## START TEXT SHOWN

CartoDB/cartodb20

View on GitHub
services/geocoder/lib/hires_batch_geocoder.rb

Summary

Maintainability
C
7 hrs
Test Coverage
require 'open3'
require 'nokogiri'
require 'csv'
require 'active_support/core_ext/numeric'
require_relative '../../../lib/carto/http/client'
require_relative 'hires_geocoder_interface'
require_relative 'geocoder_config'

module CartoDB
  class HiresBatchGeocoder < HiresGeocoderInterface

    DEFAULT_TIMEOUT = 5.hours
    POLLING_SLEEP_TIME = 5.seconds
    LOGGING_TIME = 5.minutes
    DOWNLOAD_RETRIES = 5
    DOWLOAD_RETRY_SLEEP = 5.seconds

    # Generous timeouts, overriden for big files upload/download
    HTTP_CONNECTION_TIMEOUT = 60
    HTTP_REQUEST_TIMEOUT = 600

    # Options for the csv upload endpoint of the Batch Geocoder API
    UPLOAD_OPTIONS = {
      action: 'run',
      indelim: ',',
      outdelim: ',',
      header: false,
      outputCombined: false,
      outcols: "displayLatitude,displayLongitude"
    }

    # INFO: the request_id is the most important thing to care for batch requests
    # INFO: it is called remote_id in upper layers
    attr_reader :base_url, :request_id, :app_id, :token, :mailto,
                :status, :processed_rows, :processed_rows, :successful_processed_rows, :failed_processed_rows,
                :empty_processed_rows, :total_rows, :dir, :input_file

    class ServiceDisabled < StandardError; end


    def initialize(input_csv_file, working_dir, log, geocoding_model)

## END TEXT SHOWN
## START RECORDS FOR PROCESSING

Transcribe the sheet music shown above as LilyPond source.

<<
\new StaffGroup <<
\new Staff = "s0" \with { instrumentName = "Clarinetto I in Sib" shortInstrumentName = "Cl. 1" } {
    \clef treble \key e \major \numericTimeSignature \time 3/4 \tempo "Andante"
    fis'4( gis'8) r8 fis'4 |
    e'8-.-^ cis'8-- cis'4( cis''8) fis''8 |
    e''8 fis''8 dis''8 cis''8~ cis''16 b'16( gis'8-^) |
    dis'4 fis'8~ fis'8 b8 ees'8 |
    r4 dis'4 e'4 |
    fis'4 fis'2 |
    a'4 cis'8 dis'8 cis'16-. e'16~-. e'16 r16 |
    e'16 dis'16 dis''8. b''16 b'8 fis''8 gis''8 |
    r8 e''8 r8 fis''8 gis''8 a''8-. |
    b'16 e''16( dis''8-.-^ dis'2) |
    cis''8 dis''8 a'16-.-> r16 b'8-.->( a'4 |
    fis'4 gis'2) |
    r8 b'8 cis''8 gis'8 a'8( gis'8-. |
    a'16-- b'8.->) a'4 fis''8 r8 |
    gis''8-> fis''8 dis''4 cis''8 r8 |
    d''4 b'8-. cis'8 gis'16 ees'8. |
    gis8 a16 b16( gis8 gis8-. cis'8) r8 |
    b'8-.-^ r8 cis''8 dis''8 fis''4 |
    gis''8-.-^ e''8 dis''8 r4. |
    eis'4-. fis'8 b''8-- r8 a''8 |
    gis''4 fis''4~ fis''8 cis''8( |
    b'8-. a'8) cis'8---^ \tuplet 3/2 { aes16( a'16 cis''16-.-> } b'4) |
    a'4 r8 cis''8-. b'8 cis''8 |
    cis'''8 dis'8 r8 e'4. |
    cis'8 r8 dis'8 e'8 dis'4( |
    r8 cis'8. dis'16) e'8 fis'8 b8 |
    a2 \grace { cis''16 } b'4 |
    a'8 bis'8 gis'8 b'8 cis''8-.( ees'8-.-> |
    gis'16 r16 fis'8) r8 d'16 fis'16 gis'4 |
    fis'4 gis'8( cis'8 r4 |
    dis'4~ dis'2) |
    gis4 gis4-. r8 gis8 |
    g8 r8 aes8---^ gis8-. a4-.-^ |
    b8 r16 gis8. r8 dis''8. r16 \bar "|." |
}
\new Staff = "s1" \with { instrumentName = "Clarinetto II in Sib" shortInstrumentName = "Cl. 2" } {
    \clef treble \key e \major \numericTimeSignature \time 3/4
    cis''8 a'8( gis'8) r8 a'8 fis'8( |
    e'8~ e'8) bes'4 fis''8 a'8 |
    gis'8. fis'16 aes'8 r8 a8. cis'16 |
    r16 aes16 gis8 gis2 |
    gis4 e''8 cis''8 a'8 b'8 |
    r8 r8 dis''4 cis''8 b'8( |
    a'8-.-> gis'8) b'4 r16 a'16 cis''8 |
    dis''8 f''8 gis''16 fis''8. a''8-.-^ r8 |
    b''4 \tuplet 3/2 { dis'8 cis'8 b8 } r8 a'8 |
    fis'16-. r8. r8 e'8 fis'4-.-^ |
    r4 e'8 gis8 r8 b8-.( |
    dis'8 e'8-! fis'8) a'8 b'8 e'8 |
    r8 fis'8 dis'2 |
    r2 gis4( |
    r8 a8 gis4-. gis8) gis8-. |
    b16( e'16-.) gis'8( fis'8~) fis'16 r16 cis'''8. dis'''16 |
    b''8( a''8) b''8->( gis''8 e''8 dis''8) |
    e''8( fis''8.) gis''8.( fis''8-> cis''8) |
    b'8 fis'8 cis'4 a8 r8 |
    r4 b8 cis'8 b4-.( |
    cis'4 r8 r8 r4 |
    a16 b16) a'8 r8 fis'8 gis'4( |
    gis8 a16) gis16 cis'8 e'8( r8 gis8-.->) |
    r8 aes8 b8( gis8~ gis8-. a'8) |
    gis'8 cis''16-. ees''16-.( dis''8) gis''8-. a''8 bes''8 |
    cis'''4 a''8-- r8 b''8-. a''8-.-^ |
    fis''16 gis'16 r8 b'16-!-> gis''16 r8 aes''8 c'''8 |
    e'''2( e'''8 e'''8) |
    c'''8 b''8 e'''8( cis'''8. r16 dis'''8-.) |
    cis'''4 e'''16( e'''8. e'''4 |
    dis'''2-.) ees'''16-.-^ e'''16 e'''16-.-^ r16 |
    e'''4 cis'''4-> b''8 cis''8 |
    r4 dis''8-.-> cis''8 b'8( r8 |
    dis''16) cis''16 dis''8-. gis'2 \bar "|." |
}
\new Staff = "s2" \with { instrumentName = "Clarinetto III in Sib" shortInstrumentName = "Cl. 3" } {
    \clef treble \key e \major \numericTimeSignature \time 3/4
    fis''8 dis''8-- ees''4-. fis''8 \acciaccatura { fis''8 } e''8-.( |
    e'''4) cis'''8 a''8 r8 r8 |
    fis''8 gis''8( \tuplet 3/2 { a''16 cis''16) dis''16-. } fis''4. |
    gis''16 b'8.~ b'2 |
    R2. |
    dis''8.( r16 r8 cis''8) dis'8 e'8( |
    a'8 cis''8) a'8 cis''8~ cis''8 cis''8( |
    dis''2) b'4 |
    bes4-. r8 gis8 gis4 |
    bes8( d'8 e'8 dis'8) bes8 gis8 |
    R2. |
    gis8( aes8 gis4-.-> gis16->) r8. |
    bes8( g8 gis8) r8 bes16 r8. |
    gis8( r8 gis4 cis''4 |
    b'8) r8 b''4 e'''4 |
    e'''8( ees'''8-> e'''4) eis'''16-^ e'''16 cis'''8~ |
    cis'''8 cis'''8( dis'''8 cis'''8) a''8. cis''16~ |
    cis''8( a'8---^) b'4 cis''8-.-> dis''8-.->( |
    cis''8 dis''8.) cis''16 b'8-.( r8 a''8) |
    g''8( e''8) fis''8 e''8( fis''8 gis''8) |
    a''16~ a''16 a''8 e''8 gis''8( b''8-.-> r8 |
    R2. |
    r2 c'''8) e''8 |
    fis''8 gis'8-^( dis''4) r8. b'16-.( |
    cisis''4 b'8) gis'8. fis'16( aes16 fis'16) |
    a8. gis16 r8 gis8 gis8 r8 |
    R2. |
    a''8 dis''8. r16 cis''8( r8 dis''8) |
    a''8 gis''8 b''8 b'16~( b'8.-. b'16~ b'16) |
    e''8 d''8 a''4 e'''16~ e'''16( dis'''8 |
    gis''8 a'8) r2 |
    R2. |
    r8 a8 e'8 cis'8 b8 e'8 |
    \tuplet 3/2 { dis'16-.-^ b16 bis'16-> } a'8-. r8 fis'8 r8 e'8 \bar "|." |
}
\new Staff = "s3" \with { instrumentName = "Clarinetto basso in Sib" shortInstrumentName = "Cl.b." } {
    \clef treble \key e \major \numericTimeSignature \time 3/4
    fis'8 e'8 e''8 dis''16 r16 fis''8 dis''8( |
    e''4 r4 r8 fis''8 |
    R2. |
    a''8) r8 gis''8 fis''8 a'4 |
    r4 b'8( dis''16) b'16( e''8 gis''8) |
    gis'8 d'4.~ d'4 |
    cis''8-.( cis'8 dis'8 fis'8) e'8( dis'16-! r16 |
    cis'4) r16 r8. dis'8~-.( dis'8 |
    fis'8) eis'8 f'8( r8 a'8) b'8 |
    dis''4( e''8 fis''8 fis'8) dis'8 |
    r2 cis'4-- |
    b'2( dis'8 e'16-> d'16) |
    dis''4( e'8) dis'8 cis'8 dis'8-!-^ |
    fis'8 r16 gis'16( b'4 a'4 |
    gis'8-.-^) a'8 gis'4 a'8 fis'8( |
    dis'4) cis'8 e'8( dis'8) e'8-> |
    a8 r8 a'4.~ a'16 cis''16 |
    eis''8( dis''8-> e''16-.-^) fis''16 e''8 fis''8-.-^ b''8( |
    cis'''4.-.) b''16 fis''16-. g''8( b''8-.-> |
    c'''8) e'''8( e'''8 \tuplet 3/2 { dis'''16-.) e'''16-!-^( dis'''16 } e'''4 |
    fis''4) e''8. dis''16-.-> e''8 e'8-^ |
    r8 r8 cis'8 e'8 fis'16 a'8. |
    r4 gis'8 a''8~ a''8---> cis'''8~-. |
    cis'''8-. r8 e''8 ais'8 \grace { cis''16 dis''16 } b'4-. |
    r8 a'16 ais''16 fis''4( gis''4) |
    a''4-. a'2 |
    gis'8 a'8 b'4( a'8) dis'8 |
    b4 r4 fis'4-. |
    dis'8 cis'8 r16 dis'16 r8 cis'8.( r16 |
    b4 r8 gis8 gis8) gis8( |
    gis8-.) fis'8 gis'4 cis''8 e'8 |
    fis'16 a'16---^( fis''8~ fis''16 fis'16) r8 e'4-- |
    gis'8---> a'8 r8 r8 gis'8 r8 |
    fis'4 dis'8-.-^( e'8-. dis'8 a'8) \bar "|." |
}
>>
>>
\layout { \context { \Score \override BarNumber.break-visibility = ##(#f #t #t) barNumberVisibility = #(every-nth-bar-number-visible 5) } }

## END RECORDS FOR PROCESSING

*WRITTEN EXERCISE 1*
In the geocoder source file, list every key defined in the UPLOAD_OPTIONS hash.
*WRITTEN EXERCISE 2*
Extract each line of the records that contains the string "instrumentName".
The geocoder source file and the sheet music records have nothing to do with each other.

*EXERCISE RESULT 1*
action, indelim, outdelim, header, outputCombined, outcols

*EXERCISE RESULT 2*
\new Staff = "s0" \with { instrumentName = "Clarinetto I in Sib" shortInstrumentName = "Cl. 1" } {
\new Staff = "s1" \with { instrumentName = "Clarinetto II in Sib" shortInstrumentName = "Cl. 2" } {
\new Staff = "s2" \with { instrumentName = "Clarinetto III in Sib" shortInstrumentName = "Cl. 3" } {
\new Staff = "s3" \with { instrumentName = "Clarinetto basso in Sib" shortInstrumentName = "Cl.b." } {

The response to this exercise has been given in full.